For the second consecutive day on Sunday, Lee stood handcuffed and bound with white ropes in front of special prosecutors, his prisoner identification number marked on his navy suit.
He is the first head of Samsung to be locked behind bars in the conglomerate’s history.
At the Seoul Detention Center in Uiwang, Gyeonggi Province just outside Seoul, he is being kept in solitary detention in a 6.56-square-meter cell, subject to the same rules as other inmates that include Choi Soon-sil, President’s Park Geun-hye’s confidante.
Choi is the center of the scandal involving the president, as she reportedly pulled strings to collect questionable funds from the country’s economic behemoths, including Samsung. Also detained in the same facility are former presidential chief of staff Kim Ki-choon and former Culture Minister Cho Yoon-sun.
The solitary rooms in Korea have heated floors, a foldable mattress, a TV and a toilet.
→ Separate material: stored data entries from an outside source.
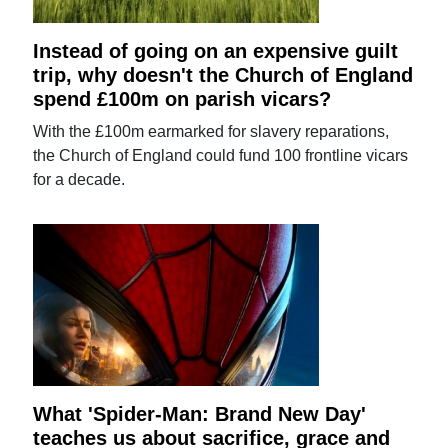
Instead of going on an expensive guilt
trip, why doesn't the Church of England
spend £100m on parish vicars?
With the £100m earmarked for slavery reparations,
the Church of England could fund 100 frontline vicars
for a decade.
What 'Spider-Man: Brand New Day'
teaches us about sacrifice, grace and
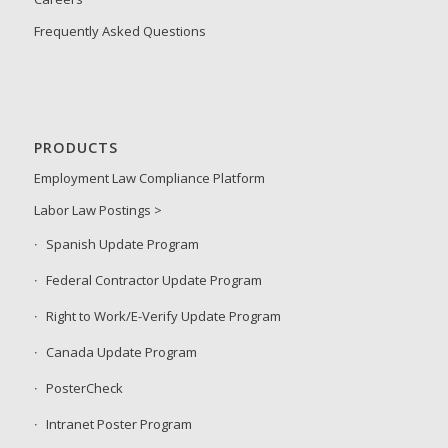
Frequently Asked Questions
PRODUCTS
Employment Law Compliance Platform
Labor Law Postings >
Spanish Update Program
Federal Contractor Update Program
Right to Work/E-Verify Update Program
Canada Update Program
PosterCheck
Intranet Poster Program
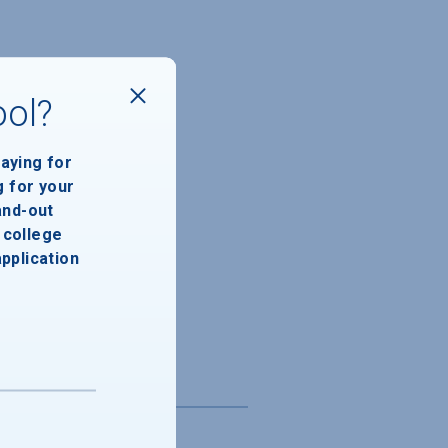
ool?
paying for
g for your
and-out
college
application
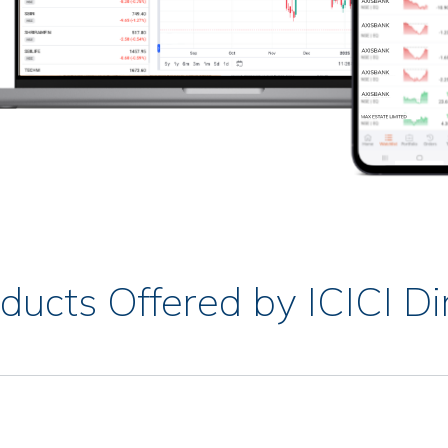
ducts Offered by ICICI Di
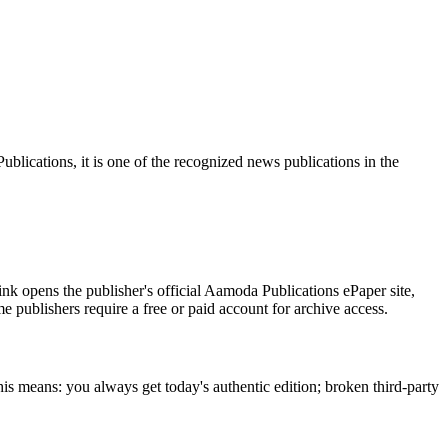
ications, it is one of the recognized news publications in the
nk opens the publisher's official Aamoda Publications ePaper site,
me publishers require a free or paid account for archive access.
is means: you always get today's authentic edition; broken third-party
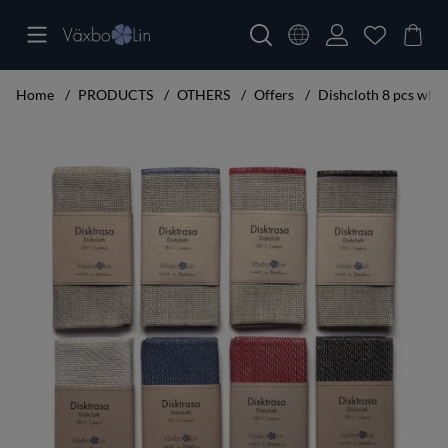
Home
PRODUCTS
OTHERS
Offers
Dishcloth 8 pcs white
Product Images Dishcloth 8 pcs white, black, red, blue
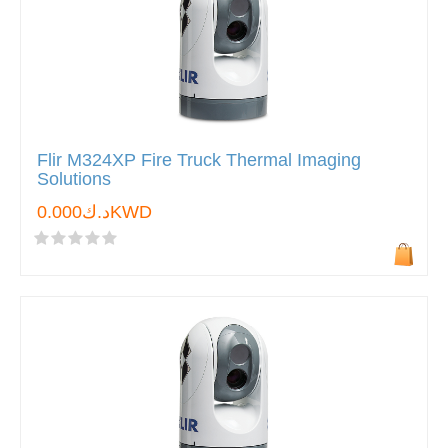
Flir M324XP Fire Truck Thermal Imaging
Solutions
د.ك0.000KWD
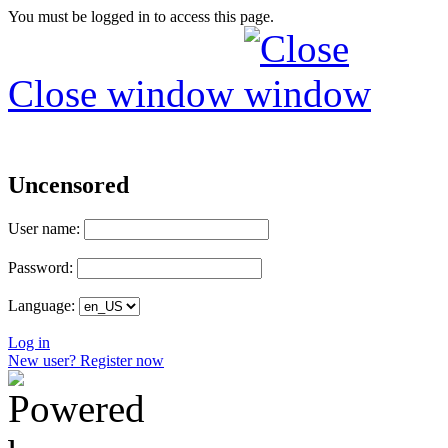
You must be logged in to access this page.
Close window
Uncensored
User name:
Password:
Language:
Log in
New user? Register now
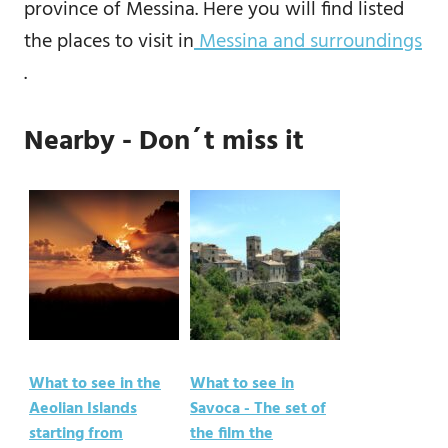
province of Messina. Here you will find listed
the places to visit in
Messina and surroundings
.
Nearby - Don´t miss it
What to see in the
What to see in
Aeolian Islands
Savoca - The set of
starting from
the film the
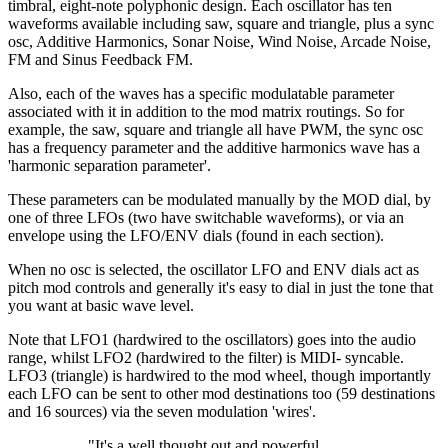
timbral, eight-note polyphonic design. Each oscillator has ten
waveforms available including saw, square and triangle, plus a sync
osc, Additive Harmonics, Sonar Noise, Wind Noise, Arcade Noise,
FM and Sinus Feedback FM.
Also, each of the waves has a specific modulatable parameter
associated with it in addition to the mod matrix routings. So for
example, the saw, square and triangle all have PWM, the sync osc
has a frequency parameter and the additive harmonics wave has a
'harmonic separation parameter'.
These parameters can be modulated manually by the MOD dial, by
one of three LFOs (two have switchable waveforms), or via an
envelope using the LFO/ENV dials (found in each section).
When no osc is selected, the oscillator LFO and ENV dials act as
pitch mod controls and generally it's easy to dial in just the tone that
you want at basic wave level.
Note that LFO1 (hardwired to the oscillators) goes into the audio
range, whilst LFO2 (hardwired to the filter) is MIDI- syncable.
LFO3 (triangle) is hardwired to the mod wheel, though importantly
each LFO can be sent to other mod destinations too (59 destinations
and 16 sources) via the seven modulation 'wires'.
"It's a well thought out and powerful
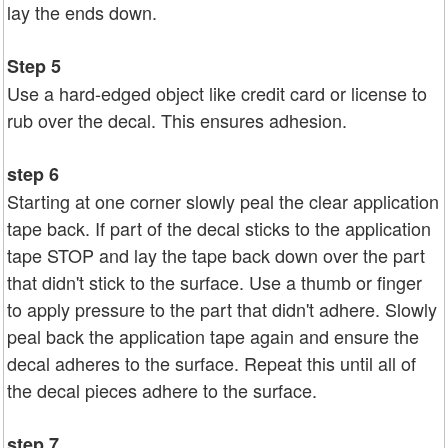
lay the ends down.
Step 5
Use a hard-edged object like credit card or license to
rub over the decal. This ensures adhesion.
step 6
Starting at one corner slowly peal the clear application
tape back. If part of the decal sticks to the application
tape STOP and lay the tape back down over the part
that didn't stick to the surface. Use a thumb or finger
to apply pressure to the part that didn't adhere. Slowly
peal back the application tape again and ensure the
decal adheres to the surface. Repeat this until all of
the decal pieces adhere to the surface.
step 7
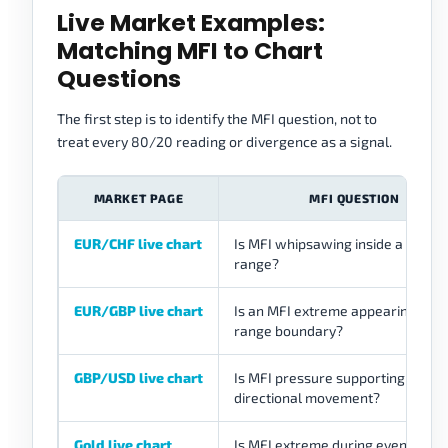
Live Market Examples:
Matching MFI to Chart
Questions
The first step is to identify the MFI question, not to
treat every 80/20 reading or divergence as a signal.
MARKET PAGE
MFI QUESTION
EUR/CHF live chart
Is MFI whipsawing inside a quiet
range?
EUR/GBP live chart
Is an MFI extreme appearing near
range boundary?
GBP/USD live chart
Is MFI pressure supporting
directional movement?
Gold live chart
Is MFI extreme during event-sens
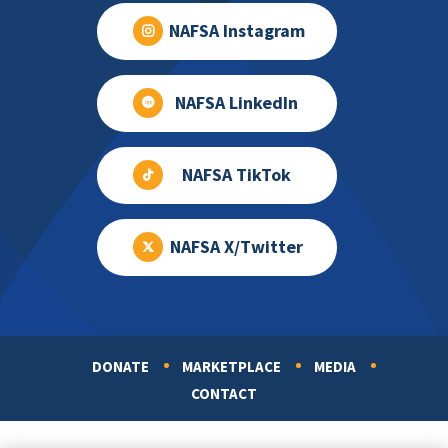
NAFSA Instagram
NAFSA LinkedIn
NAFSA TikTok
NAFSA X/Twitter
DONATE
MARKETPLACE
MEDIA
Footer
CONTACT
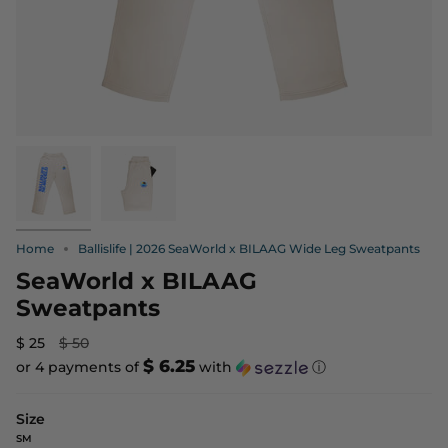
Home
Ballislife | 2026 SeaWorld x BILAAG Wide Leg Sweatpants
SeaWorld x BILAAG
Sweatpants
Regular
$ 25
$ 50
price
$ 6.25
or 4 payments of
with
ⓘ
Size
SM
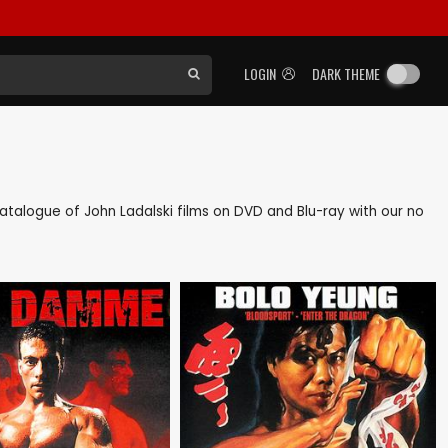
LOGIN
DARK THEME
 catalogue of John Ladalski films on DVD and Blu-ray with our no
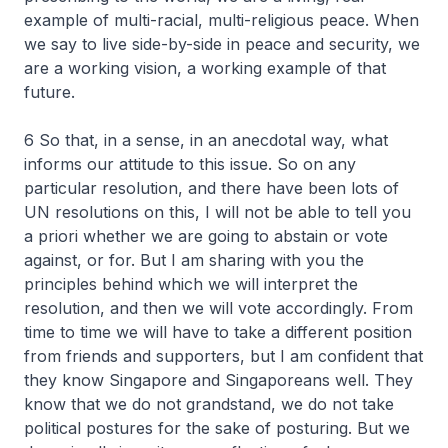
example of multi-racial, multi-religious peace. When
we say to live side-by-side in peace and security, we
are a working vision, a working example of that
future.
6 So that, in a sense, in an anecdotal way, what
informs our attitude to this issue. So on any
particular resolution, and there have been lots of
UN resolutions on this, I will not be able to tell you
a priori whether we are going to abstain or vote
against, or for. But I am sharing with you the
principles behind which we will interpret the
resolution, and then we will vote accordingly. From
time to time we will have to take a different position
from friends and supporters, but I am confident that
they know Singapore and Singaporeans well. They
know that we do not grandstand, we do not take
political postures for the sake of posturing. But we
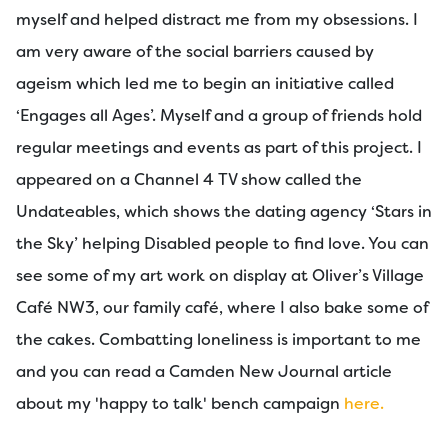
myself and helped distract me from my obsessions. I
am very aware of the social barriers caused by
ageism which led me to begin an initiative called
‘Engages all Ages’. Myself and a group of friends hold
regular meetings and events as part of this project. I
appeared on a Channel 4 TV show called the
Undateables, which shows the dating agency ‘Stars in
the Sky’ helping Disabled people to find love. You can
see some of my art work on display at Oliver’s Village
Café NW3, our family café, where I also bake some of
the cakes. Combatting loneliness is important to me
and you can read a Camden New Journal article
about my 'happy to talk' bench campaign
here.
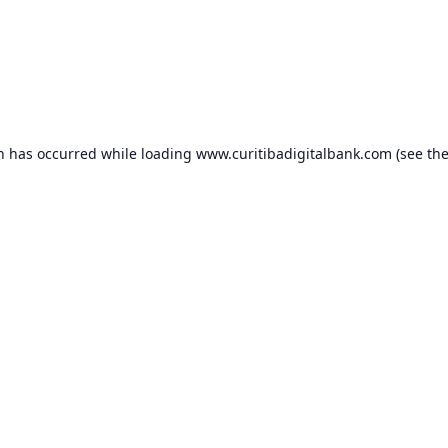
on has occurred while loading
www.curitibadigitalbank.com
(see th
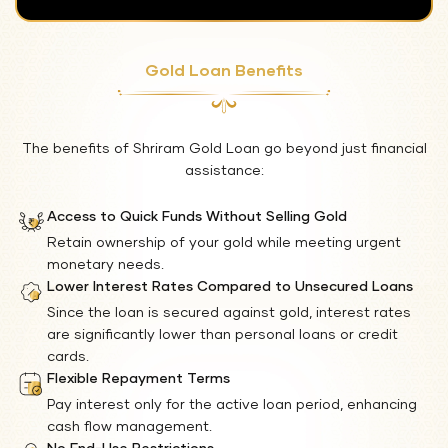
Gold Loan Benefits
The benefits of Shriram Gold Loan go beyond just financial
assistance:
Access to Quick Funds Without Selling Gold
Retain ownership of your gold while meeting urgent
monetary needs.
Lower Interest Rates Compared to Unsecured Loans
Since the loan is secured against gold, interest rates
are significantly lower than personal loans or credit
cards.
Flexible Repayment Terms
Pay interest only for the active loan period, enhancing
cash flow management.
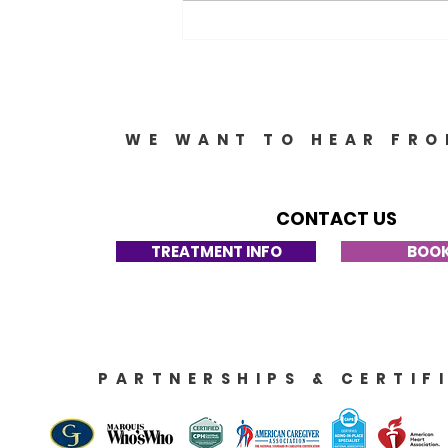
Options: Your Guide to
Support and Resources
WE WANT TO HEAR FRO
CONTACT US
TREATMENT INFO
BOOK
PARTNERSHIPS & CERTIF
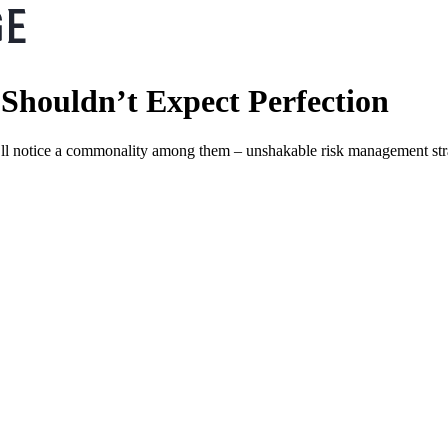
Shouldn’t Expect Perfection
u’ll notice a commonality among them – unshakable risk management str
Three times a day, Lee receives meals on a tray through a window in the door of his cell. After each 1,400-won ($1.20) meal of rice, soup and three side dishes, Lee must wash his own tray and return it through the same window.
This will be Lee’s routine, at least until he is officially charged by prosecutors, at which point he will be eligible to be released on bail. Special prosecutor spokesman Lee Kyu-chul said the Samsung leader will be charged before Feb. 28, the deadline for the special prosecutors’ investigation.
Under the current law, the special prosecution has 10 days to indict Lee, unless it is granted an extension. Courts may grant a 10-day extension of this deadline.
However, if Lee is not indicted by the special prosecution before the investigation deadline of Feb. 28, his case will be handed over to regular prosecutors.
Reports say that the special prosecution intends to bring five charges against Lee including perjury and hiding assets overseas, but the main charge will be that Lee bribed Choi in exchange for backing a merger of two Samsung affiliates in 2015.
Although the law regarding special prosecutors normally allows courts six months following an indictment to issue a ruling, the regulations have been changed for the corruption scandal surrounding President Park.
Under the changed rules, the first court ruling on Lee’s case must come within three months of his indictment. If the case is appealed, courts will have two months for an appeal ruling and an additional two months for a third and final ruling, meaning that Lee’s case may take up to seven months to reach a final verdict.
This means that the final ruling is expected to come sometime in September.
According to news reports, Samsung currently has no plans to contest Lee’s detention and is carefully weighing the possibility of posting bail.
Top Samsung officials have been meeting with Lee through visitations. On the first day of Lee’s detention, he was visited by Vice Chairman Choi Ji-sung of Samsung’s Future Strategy Office, and by Samsung Electronics’ head of communications Lee In-yong the next day.
A Samsung official has been quoted in reports as saying that the arrest warrant itself would probably not have been approved if there were a possibility to revoke it through contestation.
For now, the company has officially stated only that the allegations of bribery are false, and that it “will do (its) best to ensure that the truth is revealed in future court proceedings.”
Other conglomerate heads who were also detained at the Seoul Detention Center for their own separate charges in the past include Daewoo Group founder Kim Woo-choong, Hanhwa Group Chairman Kim Seung-youn and CJ Group Chairman Lee Jae-hyun.